**WHAT TO WORK ON**
Say whether each statement agrees with the post, answering yes or no and quoting the words that decide it. 1. The writer's GP referral reached the team before the a&e referral did. 2. After seeing the nurse, the writer has to wait for a letter with an appointment with a psychiatrist. 3. The writer handed the pills left afterwards to a boyfriend.

**PROVIDED PASSAGE**
——————
I went for my first appointment with the local cmht today. It was following a referral from a&e... i.e the a&e referral got their quicker than my GPs referral did... I guess taking an od on Monday didn't help.
So, today I saw the nurse at the cmht to talk through what I did, why and what help I thought I needed. I have come away with the information that I have to wait for a letter with an appointment with a psychiatrist, who will be able to tell me what if anything is wrong and perhaps help sort out the best course of action. Although I knew (from reading up on cmht's et al) that this is what would happen - I would see a nurse, go away and wait for another appointment. I can't help but feel like I am back to the same place I was when I originally asked my GP for a referral... I am back to waiting for a letter, unsure what the result of it will be and having to try and cling on with whatever straws I have until something comes through or happens.
The other thing that came out of the appointment today, was that I know /something/ is wrong, just not necessarilly what - after all, 'normal' 'stable' people do not take od's. They do not have erratic moods and a lack of awareness of what or where they are at all times. I don't know, part of me thinks the psychiatrist will tell me to go away and stop being silly and wasting their time. The other part of me wants a clear cut diagnosis, a 'this is what is wrong' so that I can then get back on the road of getting help... after all, I must've wanted that help, as I didn't take all the pills I had available at the time on Monday, I went to the Drs, who sent me to a&e... and I gave my boyfriend those left afterwards. If I didn't want help, I wouldve let autopilot do what it does best: destroy me.
I ... wanted to put it down somewhere. Makes it harder to deny to myself later. Sorry if it is in the wrong place and for waffling at you all.
If the Human brain were so simple that we could understand it, we would be so simple that we wouldn't.
I think I am impatient to know what is wrong so that I can tell myself we know this is the problem, now we can find the solutions.
I am tired, and just, wanting something sorted... I know it is going to be a slow process, but at the same time I feel like stomping my feet and sulking for being made to wait.
If the Human brain were so simple that we could understand it, we would be so simple that we wouldn't.
If you want a diagnosis- don't hold your breath! Many psychiatrists are reluctant to label you until after they have observed you over a period of time, because certain labels can have consequences and also because quite often the diagnosis is not clean cut, for example personality disorders are rarely diagnosed to people under 18 because it is believed the personality is still "developing" at that stage. A person under 18, may show symptoms consistent with a diagnosis of personality disorder, but the psychiatrist may not foramlly "diagnose" this until several years later.
——————
**GIVEN INFORMATION**

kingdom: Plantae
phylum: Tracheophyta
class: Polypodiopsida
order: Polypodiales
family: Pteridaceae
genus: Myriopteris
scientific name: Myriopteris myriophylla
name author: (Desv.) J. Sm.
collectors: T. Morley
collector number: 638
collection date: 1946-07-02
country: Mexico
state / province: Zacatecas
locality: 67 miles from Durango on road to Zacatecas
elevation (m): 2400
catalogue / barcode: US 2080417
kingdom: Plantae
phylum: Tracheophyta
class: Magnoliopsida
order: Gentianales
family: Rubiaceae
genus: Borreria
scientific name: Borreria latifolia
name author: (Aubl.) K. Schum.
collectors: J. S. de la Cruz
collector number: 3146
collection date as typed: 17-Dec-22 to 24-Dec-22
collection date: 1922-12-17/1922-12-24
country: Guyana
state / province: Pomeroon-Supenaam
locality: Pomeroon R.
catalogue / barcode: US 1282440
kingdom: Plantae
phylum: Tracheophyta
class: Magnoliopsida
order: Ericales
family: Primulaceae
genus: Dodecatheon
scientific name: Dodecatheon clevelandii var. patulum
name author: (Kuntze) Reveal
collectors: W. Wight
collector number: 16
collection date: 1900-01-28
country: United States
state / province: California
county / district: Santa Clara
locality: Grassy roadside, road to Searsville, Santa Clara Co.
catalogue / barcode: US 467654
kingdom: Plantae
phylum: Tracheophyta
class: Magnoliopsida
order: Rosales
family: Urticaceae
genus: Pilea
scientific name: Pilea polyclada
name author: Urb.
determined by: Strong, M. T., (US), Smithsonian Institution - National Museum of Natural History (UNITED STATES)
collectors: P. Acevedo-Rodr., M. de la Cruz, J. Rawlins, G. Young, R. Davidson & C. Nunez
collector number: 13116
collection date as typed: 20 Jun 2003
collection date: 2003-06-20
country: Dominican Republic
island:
——————
**SOLVED PROBLEM**
1. No: "the a&e referral got their quicker than my GPs referral did"
2. Yes: "I have to wait for a letter with an appointment with a psychiatrist"
3. Yes: "I gave my boyfriend those left afterwards"